Here are some of the actions :
1. We replaced the file system for another one with more aggressive settings. That action showed improvement, but unfortunately did not gave us expected results. This forced us to make some changes on the backend to prevent any performance degradation while working without distributed filesystem at all.

2. Around 21:25 UTC - A fix was rolled out. And we confirmed, the changes made in the system were working with the expected performance.
3. Around 00:15 UTC - AWS acknowledged, there were elevated latencies for the file system and and started investigation on their side
4. Around 02:00 UTC - AWS identified the issue’s root cause and confirmed they are working on a fix. There were no further updates from AWS on the case yet. Although, this incident was not yet reflected on the global AWS status page.

Posted Feb 03, 2023 - 18:14 UTC

Resolved

This incident has been resolved.

Posted Feb 02, 2023 - 22:21 UTC

Monitoring

A fix has been implemented and we are monitoring the results.

Posted Feb 02, 2023 - 19:53 UTC

Identified

The issue has been identified and a fix is being implemented.

Posted Feb 02, 2023 - 19:40 UTC

Update

We are continuing to investigate this issue.

Posted Feb 02, 2023 - 18:40 UTC

Update

Service has encountered a technical problem with access for majority of clients.
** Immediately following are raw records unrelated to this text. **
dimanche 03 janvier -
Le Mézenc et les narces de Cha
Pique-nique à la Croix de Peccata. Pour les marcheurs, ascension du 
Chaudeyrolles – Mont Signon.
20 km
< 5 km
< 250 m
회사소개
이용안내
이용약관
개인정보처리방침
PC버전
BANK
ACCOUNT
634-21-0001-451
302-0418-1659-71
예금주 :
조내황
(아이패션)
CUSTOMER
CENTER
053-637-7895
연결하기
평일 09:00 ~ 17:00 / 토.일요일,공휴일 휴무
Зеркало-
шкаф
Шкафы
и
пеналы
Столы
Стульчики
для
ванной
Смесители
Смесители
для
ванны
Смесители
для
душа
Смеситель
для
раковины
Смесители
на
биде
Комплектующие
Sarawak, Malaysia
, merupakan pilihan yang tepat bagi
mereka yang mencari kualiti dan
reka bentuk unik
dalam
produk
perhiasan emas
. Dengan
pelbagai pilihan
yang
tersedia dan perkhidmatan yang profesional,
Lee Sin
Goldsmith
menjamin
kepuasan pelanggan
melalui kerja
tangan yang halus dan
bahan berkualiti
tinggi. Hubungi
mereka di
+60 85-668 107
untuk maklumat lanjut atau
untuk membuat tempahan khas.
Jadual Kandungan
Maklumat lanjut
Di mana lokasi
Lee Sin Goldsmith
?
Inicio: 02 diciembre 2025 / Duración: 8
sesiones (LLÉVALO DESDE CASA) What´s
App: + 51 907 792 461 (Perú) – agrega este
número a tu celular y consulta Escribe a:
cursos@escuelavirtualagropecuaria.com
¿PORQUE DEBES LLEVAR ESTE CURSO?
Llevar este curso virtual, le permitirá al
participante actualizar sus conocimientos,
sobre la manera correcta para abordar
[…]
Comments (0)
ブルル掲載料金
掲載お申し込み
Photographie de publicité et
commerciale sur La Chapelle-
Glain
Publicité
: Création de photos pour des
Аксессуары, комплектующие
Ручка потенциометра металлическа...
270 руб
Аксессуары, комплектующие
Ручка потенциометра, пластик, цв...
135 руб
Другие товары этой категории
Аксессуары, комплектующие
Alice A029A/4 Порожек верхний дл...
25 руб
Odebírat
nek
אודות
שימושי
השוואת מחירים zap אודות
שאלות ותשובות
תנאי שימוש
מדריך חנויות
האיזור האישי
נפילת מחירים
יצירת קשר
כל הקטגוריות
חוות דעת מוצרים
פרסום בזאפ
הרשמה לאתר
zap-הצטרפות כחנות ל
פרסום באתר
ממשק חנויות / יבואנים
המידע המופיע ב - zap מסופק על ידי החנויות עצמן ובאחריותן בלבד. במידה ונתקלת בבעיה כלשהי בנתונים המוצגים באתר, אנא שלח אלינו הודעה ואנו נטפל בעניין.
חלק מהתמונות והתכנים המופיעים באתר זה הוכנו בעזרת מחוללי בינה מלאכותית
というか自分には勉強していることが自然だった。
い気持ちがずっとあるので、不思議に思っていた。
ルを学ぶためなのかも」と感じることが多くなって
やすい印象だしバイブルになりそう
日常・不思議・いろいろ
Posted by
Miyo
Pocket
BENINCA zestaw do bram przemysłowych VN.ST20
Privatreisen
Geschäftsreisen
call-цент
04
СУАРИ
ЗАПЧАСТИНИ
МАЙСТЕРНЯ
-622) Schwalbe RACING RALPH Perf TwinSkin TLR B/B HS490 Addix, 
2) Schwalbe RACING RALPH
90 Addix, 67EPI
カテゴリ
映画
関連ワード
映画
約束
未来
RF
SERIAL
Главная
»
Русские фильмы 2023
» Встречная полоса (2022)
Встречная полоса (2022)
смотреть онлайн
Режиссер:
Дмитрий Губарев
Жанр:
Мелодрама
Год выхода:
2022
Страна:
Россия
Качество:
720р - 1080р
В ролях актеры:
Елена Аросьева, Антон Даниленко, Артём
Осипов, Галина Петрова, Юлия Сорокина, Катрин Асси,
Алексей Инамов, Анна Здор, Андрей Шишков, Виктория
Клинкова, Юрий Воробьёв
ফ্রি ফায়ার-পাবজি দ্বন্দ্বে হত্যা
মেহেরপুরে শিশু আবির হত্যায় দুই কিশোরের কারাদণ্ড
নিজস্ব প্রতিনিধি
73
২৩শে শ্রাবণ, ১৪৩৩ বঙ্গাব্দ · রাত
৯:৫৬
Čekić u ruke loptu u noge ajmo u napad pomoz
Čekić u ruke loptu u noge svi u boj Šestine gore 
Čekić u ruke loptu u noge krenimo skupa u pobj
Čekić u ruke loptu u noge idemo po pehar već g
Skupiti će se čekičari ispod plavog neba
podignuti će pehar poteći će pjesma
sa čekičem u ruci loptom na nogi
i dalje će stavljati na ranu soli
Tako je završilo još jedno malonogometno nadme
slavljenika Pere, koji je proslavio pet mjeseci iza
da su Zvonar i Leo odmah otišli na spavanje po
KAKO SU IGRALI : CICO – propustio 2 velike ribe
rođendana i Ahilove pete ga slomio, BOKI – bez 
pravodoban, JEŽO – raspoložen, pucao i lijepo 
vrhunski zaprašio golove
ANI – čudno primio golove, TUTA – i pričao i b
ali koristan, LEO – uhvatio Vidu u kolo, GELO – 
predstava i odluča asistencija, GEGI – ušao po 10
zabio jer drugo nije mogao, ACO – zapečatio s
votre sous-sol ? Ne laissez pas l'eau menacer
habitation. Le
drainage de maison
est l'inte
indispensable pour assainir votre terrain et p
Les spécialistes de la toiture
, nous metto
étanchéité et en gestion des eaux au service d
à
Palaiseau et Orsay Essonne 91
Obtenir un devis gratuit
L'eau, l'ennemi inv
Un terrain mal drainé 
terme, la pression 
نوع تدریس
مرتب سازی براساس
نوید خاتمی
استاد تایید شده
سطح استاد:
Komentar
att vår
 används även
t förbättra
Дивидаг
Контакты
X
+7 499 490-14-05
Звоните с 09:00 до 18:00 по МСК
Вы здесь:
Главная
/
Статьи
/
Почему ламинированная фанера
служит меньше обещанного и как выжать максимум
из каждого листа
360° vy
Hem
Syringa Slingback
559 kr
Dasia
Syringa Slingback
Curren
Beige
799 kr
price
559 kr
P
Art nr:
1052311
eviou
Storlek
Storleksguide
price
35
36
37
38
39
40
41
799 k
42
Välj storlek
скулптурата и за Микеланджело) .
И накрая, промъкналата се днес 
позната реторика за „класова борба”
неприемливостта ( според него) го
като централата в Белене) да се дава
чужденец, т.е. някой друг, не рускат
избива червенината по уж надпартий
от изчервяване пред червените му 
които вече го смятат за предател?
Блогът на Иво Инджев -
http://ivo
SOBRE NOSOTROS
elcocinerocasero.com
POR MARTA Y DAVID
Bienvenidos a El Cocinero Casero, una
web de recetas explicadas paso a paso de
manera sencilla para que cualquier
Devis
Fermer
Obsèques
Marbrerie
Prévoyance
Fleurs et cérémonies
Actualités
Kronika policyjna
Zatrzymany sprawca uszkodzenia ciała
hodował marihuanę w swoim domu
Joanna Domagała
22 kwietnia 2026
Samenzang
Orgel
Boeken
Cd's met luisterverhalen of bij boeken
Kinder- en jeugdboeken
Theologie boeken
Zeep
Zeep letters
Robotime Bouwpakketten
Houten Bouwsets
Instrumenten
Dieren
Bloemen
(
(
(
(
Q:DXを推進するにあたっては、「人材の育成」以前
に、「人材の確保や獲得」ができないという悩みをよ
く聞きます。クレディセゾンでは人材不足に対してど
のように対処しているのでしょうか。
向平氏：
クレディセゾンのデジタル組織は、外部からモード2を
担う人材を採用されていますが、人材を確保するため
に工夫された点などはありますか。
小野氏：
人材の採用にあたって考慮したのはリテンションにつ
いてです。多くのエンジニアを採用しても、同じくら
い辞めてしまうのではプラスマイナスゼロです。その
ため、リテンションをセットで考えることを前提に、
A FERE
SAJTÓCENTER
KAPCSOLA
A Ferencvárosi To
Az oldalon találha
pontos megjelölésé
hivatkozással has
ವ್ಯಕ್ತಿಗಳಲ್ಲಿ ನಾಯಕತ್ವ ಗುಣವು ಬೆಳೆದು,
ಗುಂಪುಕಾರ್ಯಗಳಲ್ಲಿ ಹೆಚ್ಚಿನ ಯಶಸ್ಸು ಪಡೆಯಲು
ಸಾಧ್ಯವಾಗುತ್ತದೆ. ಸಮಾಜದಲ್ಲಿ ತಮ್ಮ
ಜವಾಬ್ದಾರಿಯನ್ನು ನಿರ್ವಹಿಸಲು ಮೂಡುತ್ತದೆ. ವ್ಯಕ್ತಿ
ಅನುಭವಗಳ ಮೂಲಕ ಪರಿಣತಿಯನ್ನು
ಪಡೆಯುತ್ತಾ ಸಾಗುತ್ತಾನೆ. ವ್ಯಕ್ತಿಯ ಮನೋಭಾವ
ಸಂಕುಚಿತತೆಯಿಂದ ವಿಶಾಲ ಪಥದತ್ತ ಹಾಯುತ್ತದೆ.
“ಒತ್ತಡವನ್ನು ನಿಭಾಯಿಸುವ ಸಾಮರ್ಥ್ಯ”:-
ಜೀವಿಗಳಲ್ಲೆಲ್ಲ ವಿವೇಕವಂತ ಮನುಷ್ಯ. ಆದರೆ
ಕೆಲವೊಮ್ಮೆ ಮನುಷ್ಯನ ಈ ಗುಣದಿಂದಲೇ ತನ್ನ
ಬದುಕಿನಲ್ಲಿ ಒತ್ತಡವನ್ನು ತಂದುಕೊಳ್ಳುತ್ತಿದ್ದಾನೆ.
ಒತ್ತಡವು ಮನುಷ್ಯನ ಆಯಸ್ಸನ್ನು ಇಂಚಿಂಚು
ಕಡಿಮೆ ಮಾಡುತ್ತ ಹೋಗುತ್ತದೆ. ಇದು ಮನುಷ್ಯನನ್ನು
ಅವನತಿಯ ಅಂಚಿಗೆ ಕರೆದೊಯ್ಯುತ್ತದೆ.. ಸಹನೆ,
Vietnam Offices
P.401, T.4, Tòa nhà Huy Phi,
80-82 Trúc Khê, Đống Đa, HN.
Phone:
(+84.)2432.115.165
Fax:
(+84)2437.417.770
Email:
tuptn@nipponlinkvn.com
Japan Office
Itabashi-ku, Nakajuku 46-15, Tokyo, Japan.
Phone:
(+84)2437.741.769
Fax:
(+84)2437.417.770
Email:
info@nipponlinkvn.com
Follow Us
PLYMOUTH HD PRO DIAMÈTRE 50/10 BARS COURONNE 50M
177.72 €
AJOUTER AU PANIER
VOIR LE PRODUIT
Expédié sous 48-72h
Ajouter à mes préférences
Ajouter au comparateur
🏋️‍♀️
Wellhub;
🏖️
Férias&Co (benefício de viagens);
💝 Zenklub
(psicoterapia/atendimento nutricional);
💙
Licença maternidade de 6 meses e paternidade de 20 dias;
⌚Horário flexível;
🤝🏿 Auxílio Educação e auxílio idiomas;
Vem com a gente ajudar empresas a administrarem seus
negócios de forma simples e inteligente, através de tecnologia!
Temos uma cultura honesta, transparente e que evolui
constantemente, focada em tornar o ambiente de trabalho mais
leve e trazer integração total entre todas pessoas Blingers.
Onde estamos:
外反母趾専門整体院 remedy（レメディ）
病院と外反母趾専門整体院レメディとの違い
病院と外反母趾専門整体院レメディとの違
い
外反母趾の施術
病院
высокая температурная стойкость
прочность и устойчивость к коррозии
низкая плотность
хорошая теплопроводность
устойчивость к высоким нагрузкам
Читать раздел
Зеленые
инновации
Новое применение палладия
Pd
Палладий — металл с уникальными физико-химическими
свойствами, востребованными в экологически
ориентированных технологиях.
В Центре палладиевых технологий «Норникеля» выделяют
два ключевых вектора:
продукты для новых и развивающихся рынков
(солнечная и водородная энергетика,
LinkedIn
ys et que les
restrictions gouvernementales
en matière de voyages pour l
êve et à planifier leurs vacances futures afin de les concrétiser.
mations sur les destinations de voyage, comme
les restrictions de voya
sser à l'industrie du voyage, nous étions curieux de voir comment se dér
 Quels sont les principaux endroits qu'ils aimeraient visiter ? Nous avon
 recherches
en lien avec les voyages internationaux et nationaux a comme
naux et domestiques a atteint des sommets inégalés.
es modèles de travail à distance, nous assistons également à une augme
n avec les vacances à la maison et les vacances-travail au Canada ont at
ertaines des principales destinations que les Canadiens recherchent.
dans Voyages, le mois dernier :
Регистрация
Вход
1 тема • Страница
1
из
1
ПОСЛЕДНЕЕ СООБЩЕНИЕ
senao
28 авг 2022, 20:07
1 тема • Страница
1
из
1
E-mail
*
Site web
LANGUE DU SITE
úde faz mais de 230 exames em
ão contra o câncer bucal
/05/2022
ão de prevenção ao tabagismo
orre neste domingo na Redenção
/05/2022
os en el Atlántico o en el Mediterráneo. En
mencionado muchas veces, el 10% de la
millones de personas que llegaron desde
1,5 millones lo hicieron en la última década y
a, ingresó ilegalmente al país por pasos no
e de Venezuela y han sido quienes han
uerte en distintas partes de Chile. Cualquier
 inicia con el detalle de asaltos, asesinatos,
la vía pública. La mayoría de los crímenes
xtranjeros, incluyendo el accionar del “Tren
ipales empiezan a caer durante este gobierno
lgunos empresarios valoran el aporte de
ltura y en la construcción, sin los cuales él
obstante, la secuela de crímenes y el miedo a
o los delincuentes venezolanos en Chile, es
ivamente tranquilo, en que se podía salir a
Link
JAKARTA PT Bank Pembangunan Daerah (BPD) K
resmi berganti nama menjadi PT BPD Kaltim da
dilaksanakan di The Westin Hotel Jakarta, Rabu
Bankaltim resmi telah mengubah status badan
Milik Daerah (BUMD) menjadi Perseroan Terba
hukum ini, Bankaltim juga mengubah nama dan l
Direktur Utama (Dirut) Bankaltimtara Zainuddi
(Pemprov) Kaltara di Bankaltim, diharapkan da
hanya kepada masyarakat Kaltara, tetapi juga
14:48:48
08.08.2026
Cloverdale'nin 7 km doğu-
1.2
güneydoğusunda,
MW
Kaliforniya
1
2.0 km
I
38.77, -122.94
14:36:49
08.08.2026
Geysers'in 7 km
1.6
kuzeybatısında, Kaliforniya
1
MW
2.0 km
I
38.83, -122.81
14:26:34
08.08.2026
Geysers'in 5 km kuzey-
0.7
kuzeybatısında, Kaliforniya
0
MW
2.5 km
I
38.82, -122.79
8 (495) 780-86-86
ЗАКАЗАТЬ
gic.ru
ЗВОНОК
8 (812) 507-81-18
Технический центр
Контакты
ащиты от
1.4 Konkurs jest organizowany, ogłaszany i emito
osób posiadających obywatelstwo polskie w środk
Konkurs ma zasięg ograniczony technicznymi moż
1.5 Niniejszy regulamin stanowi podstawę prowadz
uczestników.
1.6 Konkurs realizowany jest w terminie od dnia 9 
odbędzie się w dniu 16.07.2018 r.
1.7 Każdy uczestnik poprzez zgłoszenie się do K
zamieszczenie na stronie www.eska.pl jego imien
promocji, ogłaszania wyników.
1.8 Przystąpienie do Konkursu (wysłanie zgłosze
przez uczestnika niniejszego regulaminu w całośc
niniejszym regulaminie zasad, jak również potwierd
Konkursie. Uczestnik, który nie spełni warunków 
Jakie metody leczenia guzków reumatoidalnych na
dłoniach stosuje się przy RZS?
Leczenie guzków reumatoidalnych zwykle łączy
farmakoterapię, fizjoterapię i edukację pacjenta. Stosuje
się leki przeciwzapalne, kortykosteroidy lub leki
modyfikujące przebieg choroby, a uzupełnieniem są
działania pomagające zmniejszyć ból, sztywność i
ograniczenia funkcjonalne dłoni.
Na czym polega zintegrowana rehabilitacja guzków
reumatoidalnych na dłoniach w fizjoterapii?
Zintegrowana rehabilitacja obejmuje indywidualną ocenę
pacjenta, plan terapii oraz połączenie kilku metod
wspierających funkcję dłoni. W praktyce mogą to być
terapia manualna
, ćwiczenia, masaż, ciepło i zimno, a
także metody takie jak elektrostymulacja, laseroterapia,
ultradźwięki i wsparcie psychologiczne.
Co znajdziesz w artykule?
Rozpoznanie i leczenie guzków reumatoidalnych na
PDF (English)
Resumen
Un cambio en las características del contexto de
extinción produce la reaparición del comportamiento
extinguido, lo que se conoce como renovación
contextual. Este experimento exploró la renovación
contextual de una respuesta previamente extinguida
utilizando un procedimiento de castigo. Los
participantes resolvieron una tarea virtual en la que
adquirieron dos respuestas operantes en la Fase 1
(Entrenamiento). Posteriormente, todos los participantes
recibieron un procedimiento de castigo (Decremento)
No images can be uploaded for applicants.
Our team is investigating the incident.

Posted Feb 02, 2023 - 18:18 UTC

Investigating

We are currently investigating this issue.

Posted Feb 02, 2023 - 18:16 UTC

Identified

The issue has been identified and a fix is being implemented.

Posted Feb 02, 2023 - 16:30 UTC

Investigating

Service has encountered a technical problem with access for majority of clients. No images can be uploaded for applicants.
Our team is investigating the incident.

Posted Feb 02, 2023 - 16:30 UTC

This incident affected: API, WebSDK, and MobileSDK.